Certes, on ne peut pas trancher définitivement à l’avance sur la possible utilité de l’appel de Marianne. Mon refus est lié au sens que cela pourrait principalement avoir à partir d'une certaine analyse du contexte idéologique, et non point à la recherche d’un illusoire « pureté ». Tout acte politique est confronté à une incertitude historique relative. « Une dialectique dont le cours n’est pas entièrement prévisible peut transformer les intentions de l’homme en leur contraire, et cependant, il faut prendre parti tout de suite », nous rappelle lucidement Maurice Merleau-Ponty(11). Nos paris peuvent donc se révéler erronés. Les erreurs font partie d’un voyage infini vers un horizon de vérité.

Notes :

(1) Voir, par exemple : la prise de position du collectif des Economistes atterrés, « Refuser la dégradation des retraites, maintenir et
développer un système satisfaisant », novembre 2022
 ; « Une analyse du projet de réforme des retraites tel que le présente le gouvernement », par l’économiste Henri Sterdyniak, 15 janvier 2023 ; ou différentes interventions de l’économiste Michaël Zemmour sur son blog du mensuel Alternative Economiques.

(2) Bernard Manin, Principes du gouvernement représentatif [1e éd. : 1995], Paris, Flammarion, collection « Champs Essais », 2012.

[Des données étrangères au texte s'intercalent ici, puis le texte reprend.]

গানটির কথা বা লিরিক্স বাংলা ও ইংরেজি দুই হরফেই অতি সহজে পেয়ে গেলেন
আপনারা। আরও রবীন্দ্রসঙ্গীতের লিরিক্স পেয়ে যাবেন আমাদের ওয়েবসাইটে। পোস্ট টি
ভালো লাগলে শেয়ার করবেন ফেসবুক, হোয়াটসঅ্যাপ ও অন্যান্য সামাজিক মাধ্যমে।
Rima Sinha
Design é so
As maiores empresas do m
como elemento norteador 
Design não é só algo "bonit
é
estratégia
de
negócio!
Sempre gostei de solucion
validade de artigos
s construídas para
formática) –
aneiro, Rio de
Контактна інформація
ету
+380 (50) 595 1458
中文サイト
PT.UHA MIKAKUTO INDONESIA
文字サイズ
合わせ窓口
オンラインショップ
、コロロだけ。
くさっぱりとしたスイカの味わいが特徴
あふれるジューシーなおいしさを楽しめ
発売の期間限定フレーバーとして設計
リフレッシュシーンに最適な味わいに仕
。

(3) Voir Philippe Corcuff, « Nos prétendues "démocraties" en questions (libertaires). Entre philosophie politique émancipatrice et sociologie critique », site de réflexions libertaires Grand Angle, 5 mai 2014.

(4) Michel Onfray, Théorie de la dictature, Paris, Robert Laffont, 2019.

(5) Sur les risques de renforcement de l’extrême droite à l’issue de la séquence « retraites », voir les analyses du politiste Philippe Marlière, « Macron’s pension reform deepens France’s democratic crisis », blog EUROPP (European Politics and Policy, The London School of Economics and Political Science), March 23, 2023.

(6) Voir Haoues Seniguer, La République autoritaire. Islam de France et illusion républicaine (2015-2022), Lormont, Le Bord de l’eau, 2022, et sur Mediapart son entretien avec Lucie Delaporte : « Islam de France : "La logique du soupçon est devenue la boussole de l’État français" », 23 décembre 2022.

(7) Thomas Hobbes, Léviathan. Traité de la matière, de la forme et du pouvoir de la république ecclésiastique et civile [1e éd. 1651], Paris, Editions Sirey, 1971, Partie II, chapitre XVII, pp. 173-178.

(8) Jean-Jacques Rousseau, Du contrat social [1e éd. 1762], Paris, Garnier-Flammarion, 1966, Livre II, chapitres II-III, pp. 64-67.

(9) « La France est une République indivisible » proclame l’article premier de la Constitution actuellement en vigueur du 4 octobre 1958. L’article 25 de la Constitution du 24 juin 1793 déclare, quant à lui : « La souveraineté réside dans le peuple ; elle est une et indivisible ».

(10) Hannah Arendt, Qu’est-ce que la politique ? [manuscrits de 1950-1959], Paris, Seuil, 1995, p. 31.

(11) Maurice Merleau-Ponty, Humanisme et terreur. Essai sur le problème communiste [1e éd. : 1947], Paris, Gallimard, collection « Idées », 1980, p. 158.